# Tesco 1kg frozen chicken breast competiton



## j4ldo (Sep 20, 2008)

Now i purchased these yesterday to try them out,

though to myself 1kg is a decent amount for dosh, as in most frozen breasts it boasts added water for extra succulance,

now heres the question :

after i defrosted and oven cooked what do you think it weighed ?


----------



## YoungGun (Mar 30, 2008)

Something silly, 500g?


----------



## chrisj28 (Sep 20, 2008)

550g


----------



## Jux (Jul 23, 2008)

how much did you pay for them, cause unfrozen 500g gets you about 350 when cooked.


----------



## AntWarrior (Sep 23, 2008)

ok, I have these in my freezer the packet says 84% chicken, the rest water/ so my guess would be 840 grams????


----------



## j4ldo (Sep 20, 2008)

YoungGun said:


> Something silly, 500g?


bang on mate 

500g of cooked chicken i actually feel ripped off, now i know its hardly gonna be the best of quality but no way should they be selling it as 1kg bags when 500g is feekin water ! rant rant rant

cost £3.87


----------



## AntWarrior (Sep 23, 2008)

I know it certainly didn't look like a kilos worth after I boiled the whole pack today!!! :confused1:


----------



## Jux (Jul 23, 2008)

j4ldo said:


> bang on mate
> 
> 500g of cooked chicken i actually feel ripped off, now i know its hardly gonna be the best of quality but no way should they be selling it as 1kg bags when 500g is feekin water ! rant rant rant
> 
> cost £3.87


500g for cooked portions is a good deal mate. I'm paying £4 for 350g


----------



## YoungGun (Mar 30, 2008)

I pay 5.99 for a 3kg chicken, fair bit of meat on it aswell. I always make a soup with whats left over too.


----------



## The_Kernal (Apr 5, 2008)

sh1t who was at the check out D1ck fvkin Turpin??
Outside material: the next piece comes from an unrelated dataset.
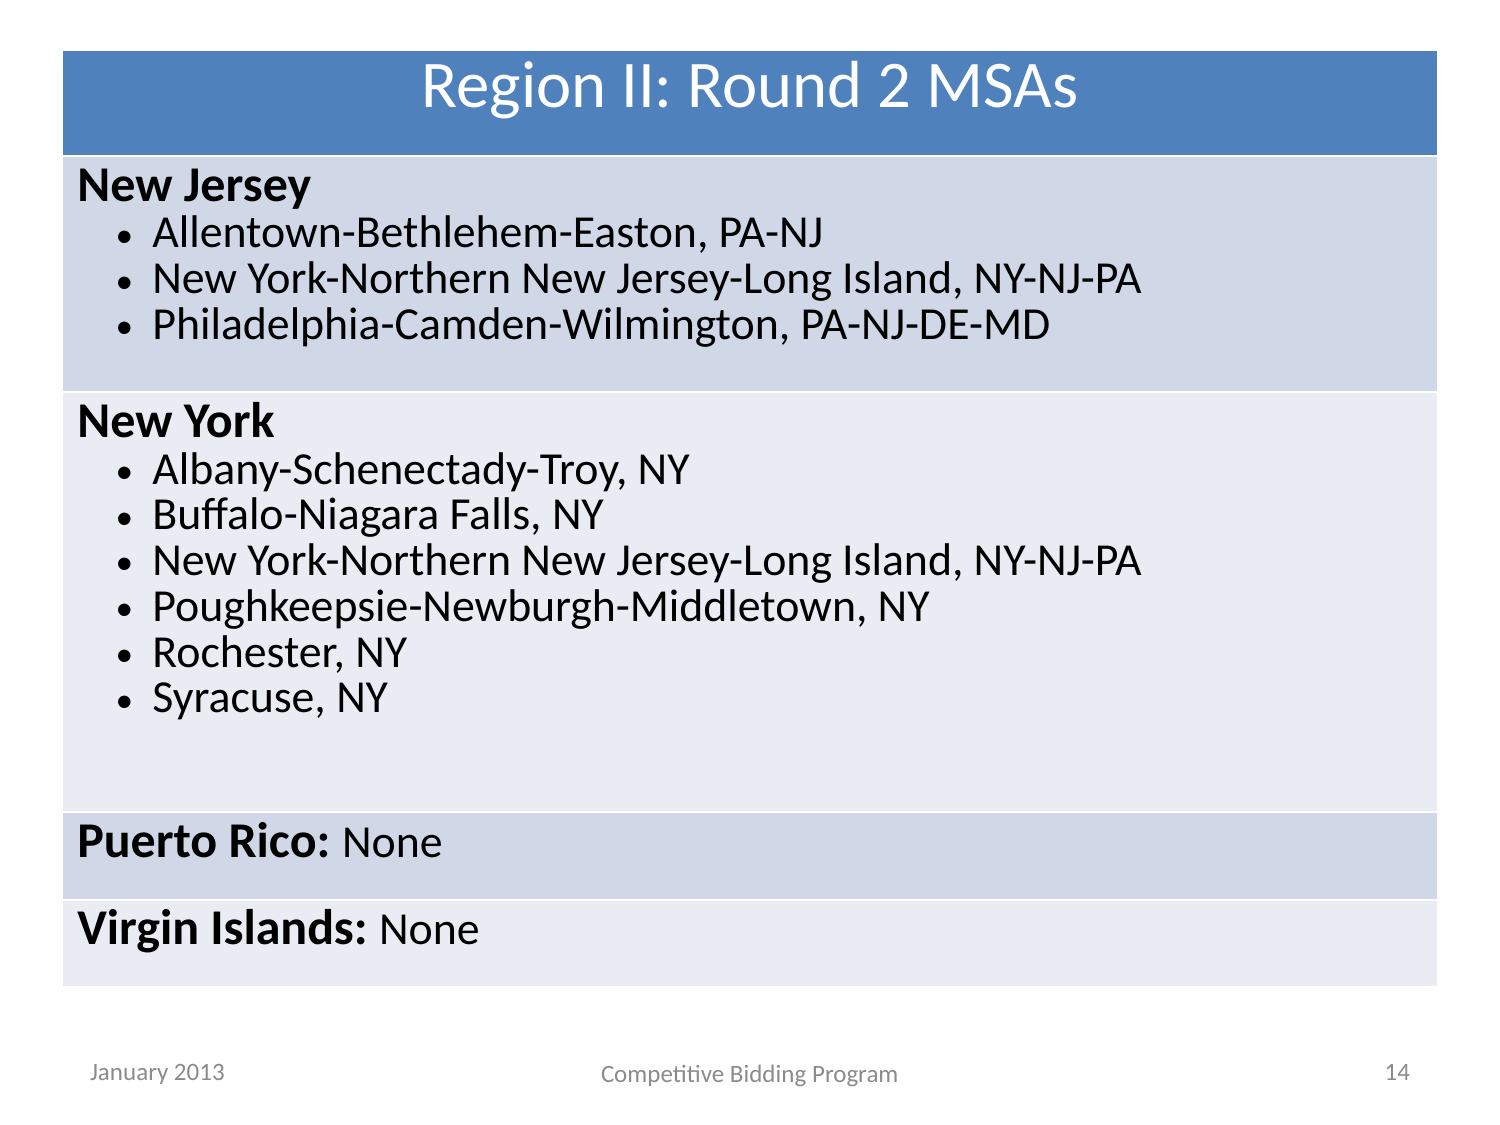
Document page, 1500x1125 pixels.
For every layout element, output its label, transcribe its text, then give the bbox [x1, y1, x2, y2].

I use costco frozen breasts and they are usually 120gcooked. 10quid for 2.2kg


----------



## j4ldo (Sep 20, 2008)

Spoke to someone i know tonight who owns a chinese,

said he can get me 10kg of frozen breasts for 27 quid

that sounds like a plan


----------



## ZoWi3 (Jan 3, 2008)

Damn YoungGun... where you getting it for that price from?


----------



## YoungGun (Mar 30, 2008)

ZoWi3 said:


> Damn YoungGun... where you getting it for that price from?


Sainsburys, XL frozen. Looses a bit of size when cooked but it's generally pretty decent for the price.


----------



## Suprakill4 (Jul 11, 2008)

LloydOfGrimsby said:


> 500g for cooked portions is a good deal mate. I'm paying £4 for 350g


Wow thats expensiv. I pay £5 a kg of chicken breasts.


----------



## borostu82 (Aug 8, 2011)

i nipped in to bookers and got 5kgs of halal chicken for £18 (100% chicken too!!!)


----------



## lethal86 (Jan 13, 2009)

Channel 4 now, 'The real cost of cheap food', testing different foods from supermarkets to see the actual content!


----------



## _kevinjames_ (Sep 16, 2007)

i get mine from makro, £16 for 5kg.


----------